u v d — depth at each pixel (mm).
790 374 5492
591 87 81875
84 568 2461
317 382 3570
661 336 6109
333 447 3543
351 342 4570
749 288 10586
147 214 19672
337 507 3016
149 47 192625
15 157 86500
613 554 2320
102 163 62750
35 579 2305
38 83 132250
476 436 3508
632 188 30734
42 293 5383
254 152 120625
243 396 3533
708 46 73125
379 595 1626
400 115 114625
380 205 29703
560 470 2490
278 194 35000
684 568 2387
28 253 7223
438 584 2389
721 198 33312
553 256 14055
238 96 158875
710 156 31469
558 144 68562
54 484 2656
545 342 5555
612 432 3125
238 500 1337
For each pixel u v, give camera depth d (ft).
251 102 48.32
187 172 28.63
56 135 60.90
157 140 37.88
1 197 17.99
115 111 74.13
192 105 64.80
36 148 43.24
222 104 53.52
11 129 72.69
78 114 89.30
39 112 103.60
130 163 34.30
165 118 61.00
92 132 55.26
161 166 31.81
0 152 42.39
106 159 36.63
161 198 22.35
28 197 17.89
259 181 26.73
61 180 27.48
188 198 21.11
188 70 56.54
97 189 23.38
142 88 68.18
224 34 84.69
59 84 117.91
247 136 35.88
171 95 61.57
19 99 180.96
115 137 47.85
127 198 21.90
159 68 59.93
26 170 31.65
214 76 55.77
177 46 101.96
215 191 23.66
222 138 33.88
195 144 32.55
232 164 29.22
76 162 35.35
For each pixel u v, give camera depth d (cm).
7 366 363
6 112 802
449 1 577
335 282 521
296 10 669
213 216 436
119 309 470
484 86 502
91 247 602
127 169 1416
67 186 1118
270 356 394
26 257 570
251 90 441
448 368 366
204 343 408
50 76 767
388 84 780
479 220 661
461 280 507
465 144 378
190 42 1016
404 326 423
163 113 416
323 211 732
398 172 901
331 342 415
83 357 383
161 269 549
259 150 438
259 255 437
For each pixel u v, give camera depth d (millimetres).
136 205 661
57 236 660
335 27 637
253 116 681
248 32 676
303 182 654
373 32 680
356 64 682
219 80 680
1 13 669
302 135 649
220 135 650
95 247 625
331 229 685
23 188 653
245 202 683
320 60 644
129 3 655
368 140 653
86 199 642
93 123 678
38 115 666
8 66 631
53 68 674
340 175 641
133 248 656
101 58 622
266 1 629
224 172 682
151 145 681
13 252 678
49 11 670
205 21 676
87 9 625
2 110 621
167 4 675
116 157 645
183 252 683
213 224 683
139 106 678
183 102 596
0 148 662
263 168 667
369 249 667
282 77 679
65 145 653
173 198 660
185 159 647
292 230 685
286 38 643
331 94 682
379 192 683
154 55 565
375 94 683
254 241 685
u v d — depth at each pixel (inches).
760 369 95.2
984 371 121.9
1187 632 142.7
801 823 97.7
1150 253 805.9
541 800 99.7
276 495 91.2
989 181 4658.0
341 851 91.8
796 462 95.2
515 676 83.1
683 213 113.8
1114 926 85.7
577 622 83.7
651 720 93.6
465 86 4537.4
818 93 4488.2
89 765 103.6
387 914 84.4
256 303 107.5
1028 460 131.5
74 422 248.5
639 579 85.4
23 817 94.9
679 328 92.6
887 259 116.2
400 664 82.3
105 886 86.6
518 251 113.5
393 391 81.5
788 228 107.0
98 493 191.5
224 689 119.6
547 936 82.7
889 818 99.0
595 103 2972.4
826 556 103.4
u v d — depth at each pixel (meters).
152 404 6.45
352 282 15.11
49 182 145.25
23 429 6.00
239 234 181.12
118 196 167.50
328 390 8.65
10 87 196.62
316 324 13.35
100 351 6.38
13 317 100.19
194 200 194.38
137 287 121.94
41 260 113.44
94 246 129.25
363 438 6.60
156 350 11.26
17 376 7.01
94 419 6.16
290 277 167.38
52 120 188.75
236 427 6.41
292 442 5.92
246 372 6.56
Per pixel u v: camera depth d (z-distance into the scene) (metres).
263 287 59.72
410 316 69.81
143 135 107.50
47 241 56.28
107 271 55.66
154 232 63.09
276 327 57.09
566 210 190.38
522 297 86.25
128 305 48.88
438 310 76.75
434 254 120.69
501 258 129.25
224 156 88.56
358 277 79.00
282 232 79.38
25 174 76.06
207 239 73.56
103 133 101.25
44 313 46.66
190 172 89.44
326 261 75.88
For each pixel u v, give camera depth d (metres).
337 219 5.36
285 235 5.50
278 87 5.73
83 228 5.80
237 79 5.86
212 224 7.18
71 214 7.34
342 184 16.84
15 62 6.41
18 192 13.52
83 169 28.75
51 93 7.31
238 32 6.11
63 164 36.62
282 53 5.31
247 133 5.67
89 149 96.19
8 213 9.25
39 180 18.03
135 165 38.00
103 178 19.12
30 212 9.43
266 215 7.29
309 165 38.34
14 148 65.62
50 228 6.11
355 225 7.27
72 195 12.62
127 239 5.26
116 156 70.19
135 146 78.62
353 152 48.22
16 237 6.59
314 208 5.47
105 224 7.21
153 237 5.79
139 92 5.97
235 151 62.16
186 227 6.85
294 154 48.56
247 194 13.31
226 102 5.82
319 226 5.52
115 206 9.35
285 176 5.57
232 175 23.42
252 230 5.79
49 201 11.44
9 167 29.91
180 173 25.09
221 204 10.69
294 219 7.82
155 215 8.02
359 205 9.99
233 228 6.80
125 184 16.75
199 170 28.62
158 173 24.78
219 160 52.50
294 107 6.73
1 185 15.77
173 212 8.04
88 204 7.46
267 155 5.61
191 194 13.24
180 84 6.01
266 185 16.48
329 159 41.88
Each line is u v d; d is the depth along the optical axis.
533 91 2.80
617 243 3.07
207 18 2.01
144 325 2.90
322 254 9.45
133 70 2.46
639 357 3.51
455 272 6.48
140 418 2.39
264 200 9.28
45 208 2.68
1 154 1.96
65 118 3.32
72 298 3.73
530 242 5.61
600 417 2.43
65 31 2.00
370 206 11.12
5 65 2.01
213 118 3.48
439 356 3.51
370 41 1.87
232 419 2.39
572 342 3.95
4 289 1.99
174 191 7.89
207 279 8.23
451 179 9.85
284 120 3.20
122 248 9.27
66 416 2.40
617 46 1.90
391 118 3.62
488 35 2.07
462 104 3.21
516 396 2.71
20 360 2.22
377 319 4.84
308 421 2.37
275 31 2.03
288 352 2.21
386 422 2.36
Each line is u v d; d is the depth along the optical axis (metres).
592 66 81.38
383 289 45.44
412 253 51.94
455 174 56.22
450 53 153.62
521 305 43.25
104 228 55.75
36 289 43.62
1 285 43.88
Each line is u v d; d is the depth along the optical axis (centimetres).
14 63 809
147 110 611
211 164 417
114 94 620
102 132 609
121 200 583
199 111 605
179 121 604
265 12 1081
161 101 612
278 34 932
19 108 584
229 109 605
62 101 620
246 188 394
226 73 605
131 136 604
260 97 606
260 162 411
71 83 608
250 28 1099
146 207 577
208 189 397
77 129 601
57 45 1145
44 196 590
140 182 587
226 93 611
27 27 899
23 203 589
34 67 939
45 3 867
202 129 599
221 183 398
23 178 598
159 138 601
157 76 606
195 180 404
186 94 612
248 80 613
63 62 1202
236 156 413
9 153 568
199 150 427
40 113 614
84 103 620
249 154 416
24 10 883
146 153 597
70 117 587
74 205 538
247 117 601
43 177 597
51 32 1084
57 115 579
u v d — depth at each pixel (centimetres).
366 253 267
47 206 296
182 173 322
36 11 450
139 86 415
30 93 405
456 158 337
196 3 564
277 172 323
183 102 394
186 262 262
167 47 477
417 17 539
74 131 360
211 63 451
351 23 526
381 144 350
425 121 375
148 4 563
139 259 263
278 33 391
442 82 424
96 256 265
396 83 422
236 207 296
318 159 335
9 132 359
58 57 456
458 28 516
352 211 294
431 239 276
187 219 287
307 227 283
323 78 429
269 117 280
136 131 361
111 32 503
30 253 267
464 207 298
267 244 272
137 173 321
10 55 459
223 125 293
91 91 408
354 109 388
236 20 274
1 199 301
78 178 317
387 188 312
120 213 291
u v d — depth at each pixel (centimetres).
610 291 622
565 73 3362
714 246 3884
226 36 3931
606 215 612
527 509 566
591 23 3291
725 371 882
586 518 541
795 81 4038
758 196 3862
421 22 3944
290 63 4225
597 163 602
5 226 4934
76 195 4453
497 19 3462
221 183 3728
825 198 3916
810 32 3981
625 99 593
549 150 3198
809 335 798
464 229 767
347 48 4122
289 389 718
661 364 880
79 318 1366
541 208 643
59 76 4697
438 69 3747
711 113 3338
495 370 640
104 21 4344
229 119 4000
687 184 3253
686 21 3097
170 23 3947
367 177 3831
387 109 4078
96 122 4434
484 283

━━━━

WHAT IS NEEDED> What are the lines from the one containing "714 246 3884" through the end of the material? Reproduce them exactly, both ends included, with nothing added.

REPLY>
714 246 3884
226 36 3931
606 215 612
527 509 566
591 23 3291
725 371 882
586 518 541
795 81 4038
758 196 3862
421 22 3944
290 63 4225
597 163 602
5 226 4934
76 195 4453
497 19 3462
221 183 3728
825 198 3916
810 32 3981
625 99 593
549 150 3198
809 335 798
464 229 767
347 48 4122
289 389 718
661 364 880
79 318 1366
541 208 643
59 76 4697
438 69 3747
711 113 3338
495 370 640
104 21 4344
229 119 4000
687 184 3253
686 21 3097
170 23 3947
367 177 3831
387 109 4078
96 122 4434
484 283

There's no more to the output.